2. Circulate a petition. Ask members of your association and area officials association to sign a petition asking your lawmakers to take action.
3. Gather information. Gather and present information to legislators about incidents that have happened in your state that apply, such as officiating assaults, etc.
4. Get on the phone or Internet. Contact your legislators directly and ask to meet with them to present a packet of information that may help to pass the legislation.
5. Follow up. After talking and meeting with your legislators, follow up with a thank you letter and tell them that you will follow their progress. Keep the topic in the forefront.
Assault Legislation Packets Are Available
For the latest legislation information, visit naso.org. There you will find legislation status in each state, information about model legislation and specific state assault legislation. You can also get more information about what you can do if you are interested in getting legislation passed in your state. Information about how to access information about recent assaults is available as well.
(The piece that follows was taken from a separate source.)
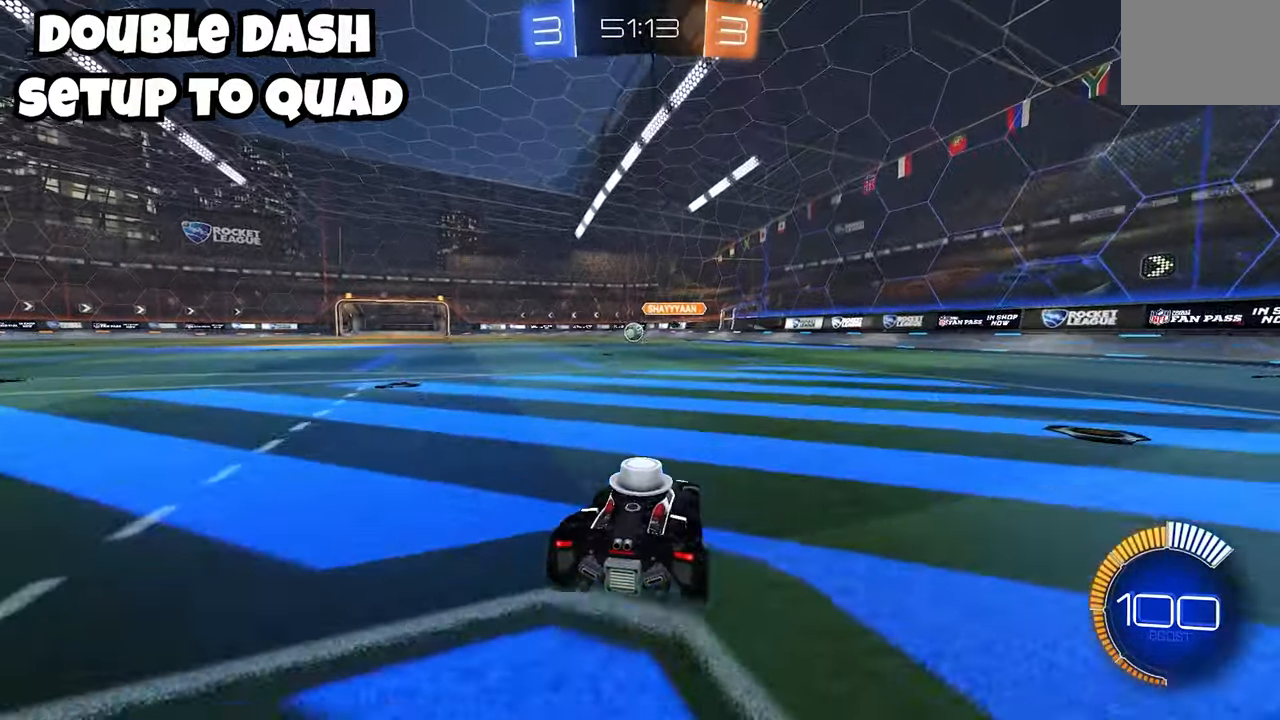
{"buttons": ["R2"], "left_stick": "center", "events": [[317, "R1", "down"], [317, "R2", "down"], [383, "R1", "up"]]}
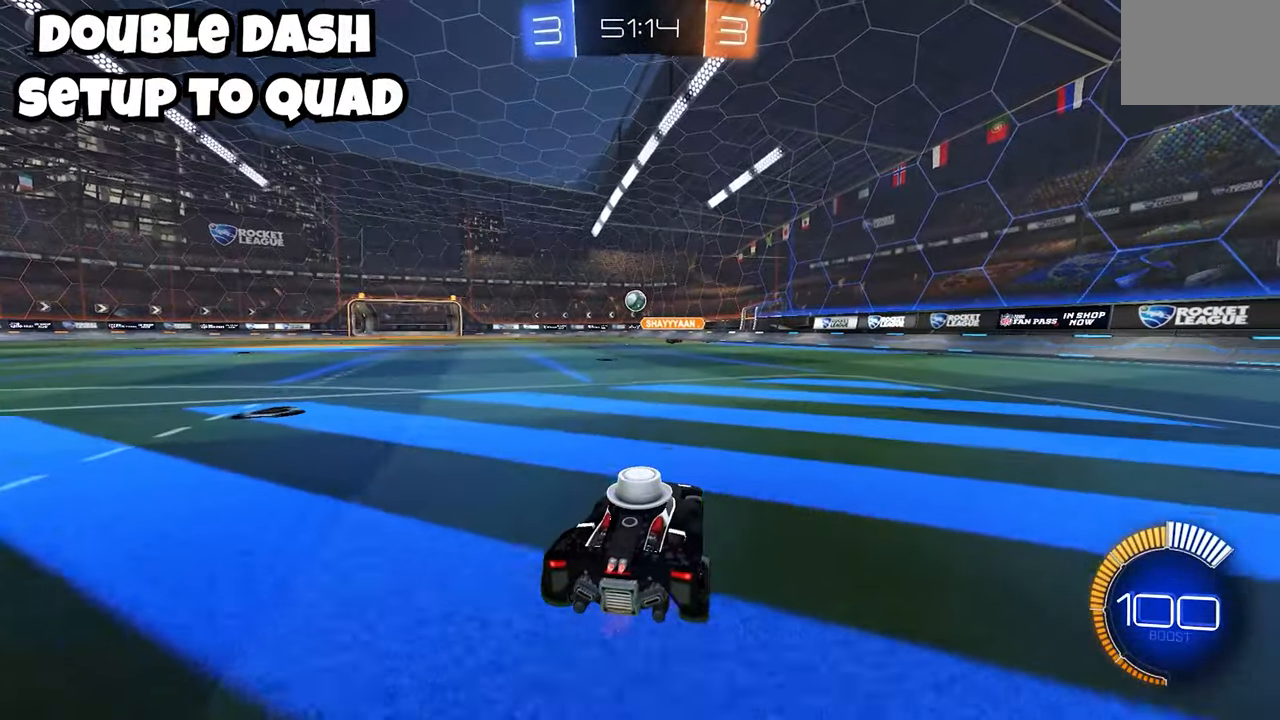
{"buttons": ["B", "R2"], "left_stick": "center", "events": [[267, "B", "down"]]}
Kansas lawmakers are working to protect officials through increasing the penalties for those who attack them. The proposed bill would elevate the crime for assault and battery against a sports official to a high level misdemeanor.
As of presstime, the last reported action for Kansas House Bill 2532 was a House Hearing on Feb. 17.
John Dehan, of Call the Game, a Kansas City-area group that works with officials for youth to high school activities, said there had been reports of three assaults in the past three summers to his organization
“Violence should not be tolerated in any situation, but specifically, violence committed in public has perhaps a more profound effect on society,” said Rep. Larry Campbell, an Olathe Republican. “It has been reported to me that sports officials are seeing a dramatic increase in violence against them. Many times this occurs in from of small children.”
Source: Topeka Capital-Journal
Other State Assault Actions:
• The Mississippi legislators proposed included assault protections under HB 1177 in 2014, but the bill died in committee.
• Hawaii Senate Bill 2621 called for making it a Class C felony to assault a sports official as a result of the performance of duty at a sports event, but the bill was deferred by the Judicial Committee on Feb. 25.
• In Massachusetts, HB 1605, which would establish a penalty for assault against sports officials, was first introduced in 2013 by Rep. Angelo Scaccia and referred to committee, but the bill reporting date was extended this year by the House and Senate to June 30.
• New Hampshire legislators introduced Senate Bill 320, establishes a specific penalty for simple assault of a sports official at a sports event, in December 2013. On March 13, the bill was referred to Interim Study by the Senate.
• Connecticut HB 5486, which would establish an enhanced penalty for the assault of an umpire, referee or other amateur sports official, was introduced in February. The House referred the bill to the Joint Committee on Judiciary on March 4.
Kentucky Governor Steve Beshear signed a bill into law on April 14 making it legal for kids under 14 to referee youth sports and get paid for it. Teen referee Nathaniel Rase was the reason for the push for the new law. Rase made headlines after Lexington police officer Keith Spears was cited for confronting the teen after a game. Following the incident, someone anonymously let the Kentucky Labor Department know that Rase, 13, was working illegally. Representative Ryan Quarles then proposed the bill to get the law changed.
Concussion Legislation Passes in All States
According to USA Football, all states and the District Columbia have passed legislation related to concussions. Officials should be familiar with the legislation in their state related to concussions that occur in athletic events and understand if it impacts them.